• _EXERCISE DETAILS_
Write out, word for word, only the data from its first line to the line containing "histopathology image of".

• _RECORDS_
- - -
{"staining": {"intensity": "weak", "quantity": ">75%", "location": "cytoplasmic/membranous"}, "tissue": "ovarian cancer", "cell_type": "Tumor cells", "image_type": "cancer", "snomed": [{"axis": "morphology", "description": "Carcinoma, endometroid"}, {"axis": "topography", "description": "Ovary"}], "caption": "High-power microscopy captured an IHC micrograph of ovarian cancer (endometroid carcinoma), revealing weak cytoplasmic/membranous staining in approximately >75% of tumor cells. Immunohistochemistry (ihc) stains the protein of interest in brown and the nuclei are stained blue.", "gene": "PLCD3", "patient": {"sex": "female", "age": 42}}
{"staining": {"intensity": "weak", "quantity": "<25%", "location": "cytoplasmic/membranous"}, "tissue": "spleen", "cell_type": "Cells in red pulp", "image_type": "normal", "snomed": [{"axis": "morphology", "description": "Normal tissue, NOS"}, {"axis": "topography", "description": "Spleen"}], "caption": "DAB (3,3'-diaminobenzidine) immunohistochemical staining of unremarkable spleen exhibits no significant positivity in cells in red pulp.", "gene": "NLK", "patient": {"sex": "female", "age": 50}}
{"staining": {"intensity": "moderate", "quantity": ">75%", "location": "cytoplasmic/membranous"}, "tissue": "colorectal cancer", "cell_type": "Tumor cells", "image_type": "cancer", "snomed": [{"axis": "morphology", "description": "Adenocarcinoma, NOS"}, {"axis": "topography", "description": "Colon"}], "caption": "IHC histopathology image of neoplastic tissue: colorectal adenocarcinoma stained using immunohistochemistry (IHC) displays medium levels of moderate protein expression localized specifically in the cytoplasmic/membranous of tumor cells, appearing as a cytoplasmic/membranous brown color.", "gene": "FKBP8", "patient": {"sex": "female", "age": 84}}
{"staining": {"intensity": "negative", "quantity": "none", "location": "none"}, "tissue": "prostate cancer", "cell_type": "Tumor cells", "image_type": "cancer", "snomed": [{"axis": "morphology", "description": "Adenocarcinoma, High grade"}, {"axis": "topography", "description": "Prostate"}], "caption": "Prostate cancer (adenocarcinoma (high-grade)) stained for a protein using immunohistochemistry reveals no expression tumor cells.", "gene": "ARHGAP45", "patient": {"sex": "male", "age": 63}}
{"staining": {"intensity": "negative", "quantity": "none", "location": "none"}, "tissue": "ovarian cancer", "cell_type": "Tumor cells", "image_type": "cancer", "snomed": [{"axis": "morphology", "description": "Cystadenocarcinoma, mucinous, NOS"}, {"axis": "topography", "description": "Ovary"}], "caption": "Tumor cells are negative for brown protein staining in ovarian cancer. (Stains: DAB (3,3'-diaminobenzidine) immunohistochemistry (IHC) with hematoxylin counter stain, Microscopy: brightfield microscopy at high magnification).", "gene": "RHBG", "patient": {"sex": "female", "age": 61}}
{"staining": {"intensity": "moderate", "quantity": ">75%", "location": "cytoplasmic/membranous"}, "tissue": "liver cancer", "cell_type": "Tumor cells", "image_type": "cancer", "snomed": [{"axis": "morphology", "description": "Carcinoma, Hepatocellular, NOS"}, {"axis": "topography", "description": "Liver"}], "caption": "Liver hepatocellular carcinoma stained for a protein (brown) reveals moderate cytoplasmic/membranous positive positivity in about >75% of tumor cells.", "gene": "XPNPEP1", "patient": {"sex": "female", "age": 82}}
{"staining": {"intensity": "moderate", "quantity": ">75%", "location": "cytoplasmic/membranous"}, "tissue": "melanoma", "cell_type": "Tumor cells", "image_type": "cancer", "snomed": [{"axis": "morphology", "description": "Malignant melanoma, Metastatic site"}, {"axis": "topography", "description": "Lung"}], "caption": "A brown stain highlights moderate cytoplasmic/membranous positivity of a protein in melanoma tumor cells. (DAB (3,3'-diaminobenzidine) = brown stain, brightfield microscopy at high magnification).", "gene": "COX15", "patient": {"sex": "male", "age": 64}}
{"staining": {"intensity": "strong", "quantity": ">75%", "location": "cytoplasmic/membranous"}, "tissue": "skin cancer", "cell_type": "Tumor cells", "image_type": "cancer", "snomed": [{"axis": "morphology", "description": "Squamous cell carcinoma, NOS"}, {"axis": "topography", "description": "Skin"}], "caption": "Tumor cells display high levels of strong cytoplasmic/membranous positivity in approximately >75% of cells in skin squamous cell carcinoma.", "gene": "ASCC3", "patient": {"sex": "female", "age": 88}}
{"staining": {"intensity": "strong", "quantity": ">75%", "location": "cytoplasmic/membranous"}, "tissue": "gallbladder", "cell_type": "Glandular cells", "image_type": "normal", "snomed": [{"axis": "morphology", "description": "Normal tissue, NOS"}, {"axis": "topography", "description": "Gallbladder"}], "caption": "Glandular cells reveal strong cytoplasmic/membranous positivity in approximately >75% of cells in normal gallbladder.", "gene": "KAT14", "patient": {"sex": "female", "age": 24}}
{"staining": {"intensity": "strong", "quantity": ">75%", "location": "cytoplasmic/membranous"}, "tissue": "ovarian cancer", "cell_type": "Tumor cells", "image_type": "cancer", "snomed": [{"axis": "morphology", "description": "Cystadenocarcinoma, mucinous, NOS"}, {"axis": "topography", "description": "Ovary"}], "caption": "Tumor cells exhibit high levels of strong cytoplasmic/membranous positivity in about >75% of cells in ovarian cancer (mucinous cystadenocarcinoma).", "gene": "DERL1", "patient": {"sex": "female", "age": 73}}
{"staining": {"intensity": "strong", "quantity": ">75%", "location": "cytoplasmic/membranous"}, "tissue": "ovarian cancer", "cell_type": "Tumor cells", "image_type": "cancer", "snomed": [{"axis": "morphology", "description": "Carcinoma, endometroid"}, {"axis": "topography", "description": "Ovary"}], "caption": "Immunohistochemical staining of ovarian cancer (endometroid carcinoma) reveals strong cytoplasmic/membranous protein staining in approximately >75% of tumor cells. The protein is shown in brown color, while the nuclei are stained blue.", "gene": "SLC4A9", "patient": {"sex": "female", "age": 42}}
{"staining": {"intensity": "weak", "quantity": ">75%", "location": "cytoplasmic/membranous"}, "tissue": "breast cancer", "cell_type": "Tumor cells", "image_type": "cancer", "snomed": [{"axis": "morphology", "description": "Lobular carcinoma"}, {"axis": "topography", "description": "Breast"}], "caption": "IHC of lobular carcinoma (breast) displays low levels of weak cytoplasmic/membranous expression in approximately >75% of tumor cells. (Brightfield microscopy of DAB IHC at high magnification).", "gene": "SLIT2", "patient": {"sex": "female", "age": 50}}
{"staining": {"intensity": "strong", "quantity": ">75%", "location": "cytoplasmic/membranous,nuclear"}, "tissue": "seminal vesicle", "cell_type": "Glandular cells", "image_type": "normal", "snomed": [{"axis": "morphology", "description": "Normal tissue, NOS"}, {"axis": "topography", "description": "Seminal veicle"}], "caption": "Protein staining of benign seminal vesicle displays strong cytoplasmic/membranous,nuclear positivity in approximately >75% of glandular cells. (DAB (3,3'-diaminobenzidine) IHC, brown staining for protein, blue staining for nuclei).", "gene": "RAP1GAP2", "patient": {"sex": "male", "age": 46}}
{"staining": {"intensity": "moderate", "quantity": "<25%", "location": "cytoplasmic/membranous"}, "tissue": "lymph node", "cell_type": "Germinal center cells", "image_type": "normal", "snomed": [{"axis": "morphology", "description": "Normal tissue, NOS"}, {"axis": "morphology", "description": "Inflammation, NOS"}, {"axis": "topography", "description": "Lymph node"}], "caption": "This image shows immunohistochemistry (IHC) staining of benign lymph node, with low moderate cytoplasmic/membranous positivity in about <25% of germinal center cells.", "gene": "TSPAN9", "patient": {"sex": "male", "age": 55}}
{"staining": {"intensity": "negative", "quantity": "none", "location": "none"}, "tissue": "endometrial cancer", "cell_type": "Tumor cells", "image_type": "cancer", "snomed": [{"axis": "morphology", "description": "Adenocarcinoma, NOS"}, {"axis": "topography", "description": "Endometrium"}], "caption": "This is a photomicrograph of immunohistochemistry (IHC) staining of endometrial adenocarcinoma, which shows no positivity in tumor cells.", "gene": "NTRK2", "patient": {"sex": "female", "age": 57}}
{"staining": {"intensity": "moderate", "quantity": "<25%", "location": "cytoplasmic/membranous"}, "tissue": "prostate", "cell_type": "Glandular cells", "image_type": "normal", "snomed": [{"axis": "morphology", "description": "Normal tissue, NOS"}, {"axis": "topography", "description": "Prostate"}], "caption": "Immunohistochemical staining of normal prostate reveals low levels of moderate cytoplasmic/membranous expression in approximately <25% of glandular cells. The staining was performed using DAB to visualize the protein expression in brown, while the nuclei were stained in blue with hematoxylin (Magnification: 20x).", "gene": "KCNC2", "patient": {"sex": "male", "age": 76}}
- - -
• _TASK OUTPUT_
{"staining": {"intensity": "weak", "quantity": ">75%", "location": "cytoplasmic/membranous"}, "tissue": "ovarian cancer", "cell_type": "Tumor cells", "image_type": "cancer", "snomed": [{"axis": "morphology", "description": "Carcinoma, endometroid"}, {"axis": "topography", "description": "Ovary"}], "caption": "High-power microscopy captured an IHC micrograph of ovarian cancer (endometroid carcinoma), revealing weak cytoplasmic/membranous staining in approximately >75% of tumor cells. Immunohistochemistry (ihc) stains the protein of interest in brown and the nuclei are stained blue.", "gene": "PLCD3", "patient": {"sex": "female", "age": 42}}
{"staining": {"intensity": "weak", "quantity": "<25%", "location": "cytoplasmic/membranous"}, "tissue": "spleen", "cell_type": "Cells in red pulp", "image_type": "normal", "snomed": [{"axis": "morphology", "description": "Normal tissue, NOS"}, {"axis": "topography", "description": "Spleen"}], "caption": "DAB (3,3'-diaminobenzidine) immunohistochemical staining of unremarkable spleen exhibits no significant positivity in cells in red pulp.", "gene": "NLK", "patient": {"sex": "female", "age": 50}}
{"staining": {"intensity": "moderate", "quantity": ">75%", "location": "cytoplasmic/membranous"}, "tissue": "colorectal cancer", "cell_type": "Tumor cells", "image_type": "cancer", "snomed": [{"axis": "morphology", "description": "Adenocarcinoma, NOS"}, {"axis": "topography", "description": "Colon"}], "caption": "IHC histopathology image of neoplastic tissue: colorectal adenocarcinoma stained using immunohistochemistry (IHC) displays medium levels of moderate protein expression localized specifically in the cytoplasmic/membranous of tumor cells, appearing as a cytoplasmic/membranous brown color.", "gene": "FKBP8", "patient": {"sex": "female", "age": 84}}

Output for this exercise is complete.